The judge acknowledged those words and the woman’s lawyer sheepishly apologized. The lawyer tells me he regrets not challenging the bigoted lawyer by asking if he would have made a similar remark against any other ethnic group: Muslim, Asian, or African American.

We Jews are subject to the highest rate of racial hatred, yet we are cared about the least – and Orthodox Jews even less, often the recipients of hate from other Jews.

One of the New York tabloids is conservative in their editorial outlook and supportive of Israel, yet feels they have open season with Orthodox Jewry. They never fail to hype any story to embarrass Orthodox Jews and their institutions. I sent an email a few years ago expressing that to one of their Jewish columnists, who described a story involving animal cruelty and made sure to describe the perpetrator as an Orthodox Jew, totally not germane to the story. He did not bother responding.

Now we have the hatred coming out of CUNY Law School. The president of the school was supposed to show up twice to a City Council meeting on the issue but was a no-show both times. Imagine him doing that to an investigation of hate against any other ethnic group! He would have been removed from office in a flash.

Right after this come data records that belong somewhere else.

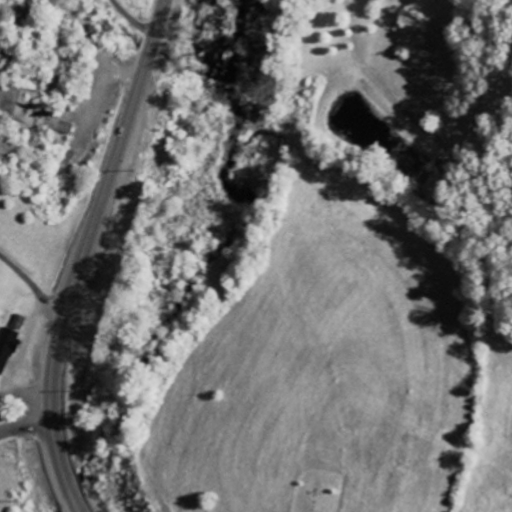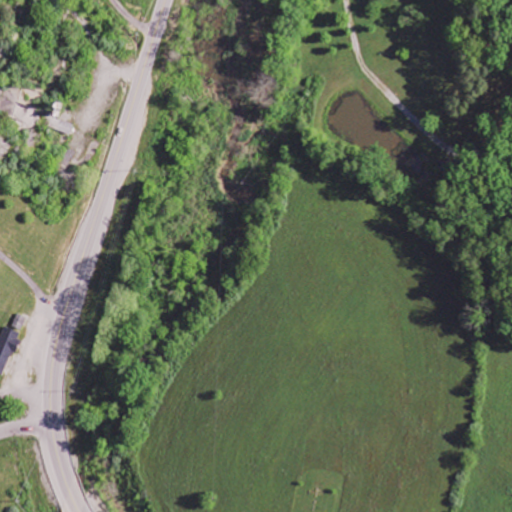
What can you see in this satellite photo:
road: (133, 20)
road: (85, 253)
road: (32, 283)
building: (19, 323)
building: (7, 349)
road: (22, 380)
road: (18, 429)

Yet in the CUNY case, the only one who remained continuously outspoken (as far as I know) was freshman councilwoman Inna Vernikov, a Russian-born Jewess. Once again, we need to ask, where is everyone else? Where is the ADL and all the other established Jewish organizations (including the Orthodox) – you know who they are. Where are the politicians who otherwise are the first to condemn racism? They would have been all over the story had the hatred been in reverse.

Vernikov has shown real leadership on this and many issues. Yet the established Jewish political organizations in Brooklyn did not endorse her candidacy. Why not? See last week’s column (“Machers”).

I continue to hope that Queens will show political fortitude and support those candidates who have been supportive of us and our values. It’s bad enough that we are abandoned by the mainstream. Let’s not abandon ourselves.


Rabbi Yoel Schonfeld is the Rabbi of the Young Israel of Kew Gardens Hills, President of the Coalition for Jewish Values, and former President of the Vaad Harabonim of Queens.